Krzysztof Józwiak


Head of Laboratory of Medicinal Chemistry and Neuroengineering, Department of Chemistry, Faculty of Pharmacy, Medical University of Lublin, ul. Chod??ki 4a 4, 20-093 Lublin, Poland

Abstract:

Fenoterol (FEN), a β2-AR selective agonist is used in therapy of asthma as a racemic mixture of (R,R)- and (S,S)- isomers. Rational drug design approach were used to develop a number of FEN derivatives modified at the aminoalkyl tail in various stereoisomeric forms [1,2]. The compounds were tested in β2-AR binding studies using two different radioligands, [3H]-CGP- 12177 and [3H]- (R,R)-4-methoxyFEN what evidenced significantly different binding affinities towards inactive and active forms of the receptor, respectively [3]. Parallel Van’t Hoff analyses of binding data showed that the thermodynamics of complex formation highly depends on the stereochemistry of FEN and a marker ligand used [3,4].

The compounds were also widely characterized for functional activities using induced cAMP accumulation measurement, cardiomyocyte contractility assay and proliferation inhibition tests for a number of cancer cell lines. The results suggested that stereochemistry of a molecule affected the coupling properties of the receptor to different G proteins upon agonist binding. In cardiomyocyte contractility studies, the addition of pertussis toxin has no effect on the activity of (R,R)-FEN, (R,R)-4-methoxyFEN and (R,R)-4-aminoFEN, indicating that the receptor selectively couples Gs protein signaling upon binding of these compounds [4]. Conversely, pertussis toxin significantly affected cellular effects elicited by (R,R)-1-naphtylFEN and (R,R)-4-methoxy-1-naphtylFEN, showing that binding of these derivatives activate the receptor to forms able to couple Gs and Gi proteins. Molecular modeling simulations of binding to the β2-AR models linked this difference with dichotomous interactions of derivatives with Y308 residue of β2-AR model. Subsequent studies on Y308A mutant of β2-AR confirmed that binding affinities of Gs selective FEN derivatives are significantly reduced comparing to the β2-AR WT data, while Y308A mutation did not affect affinities for the group of derivatives eliciting both Gs and Gi signaling patterns.

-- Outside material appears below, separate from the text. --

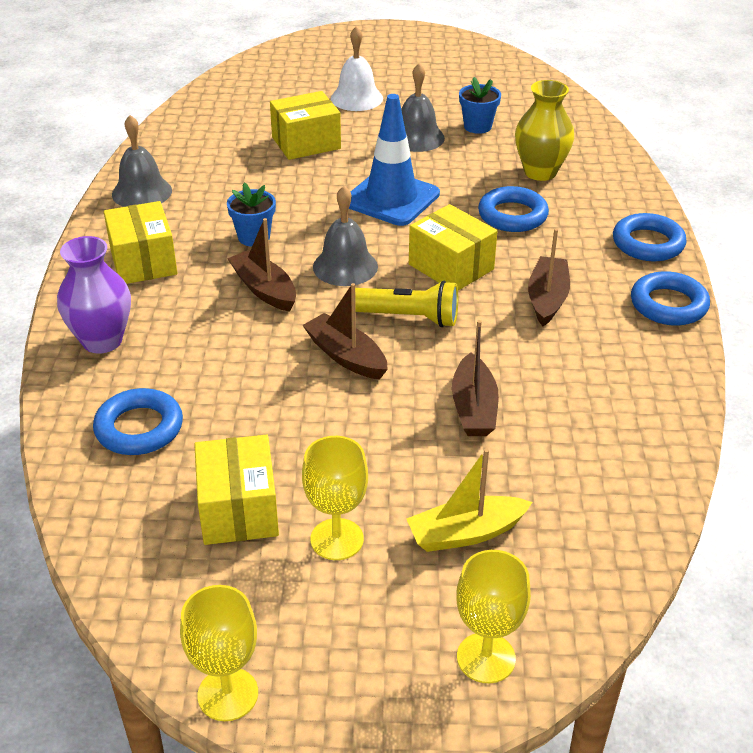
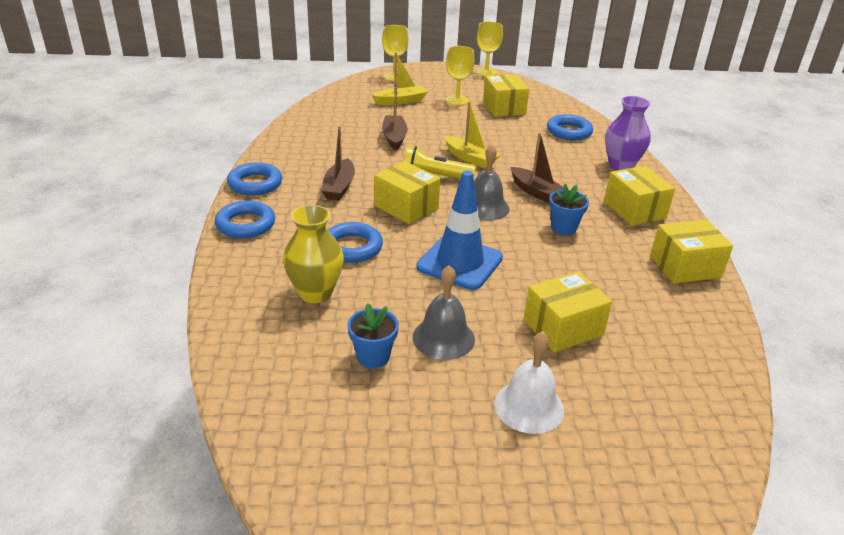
camera: 175 degrees right, 5 degrees down
(142, 192) = (685, 267): grey bell -> yellow box
(346, 356) = (470, 158): brown boat -> yellow boat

The overall data demonstrate that stereochemistry and chemical constitution of a FEN derivative influence the magnitude of binding affinity, thermodynamics of local ligand - receptor interactions and the global mechanism of β2- AR activation. Even a small change of ligand stereoconfiguration allows observation of biased agonism in respect to Gs or Gi intracellular signaling. This medicinal chemistry project opens new perspectives for development novel potent and highly selective β2-AR agonists. For example, (R,R)-FEN and (R,R)-4-methoxyFEN is currently clinically tested for treatment of congestive heart failure, (R,R)-ethylFEN derivatives emerges as potent inhibitors of mitogenesis of brain tumor cells in in vitro studies.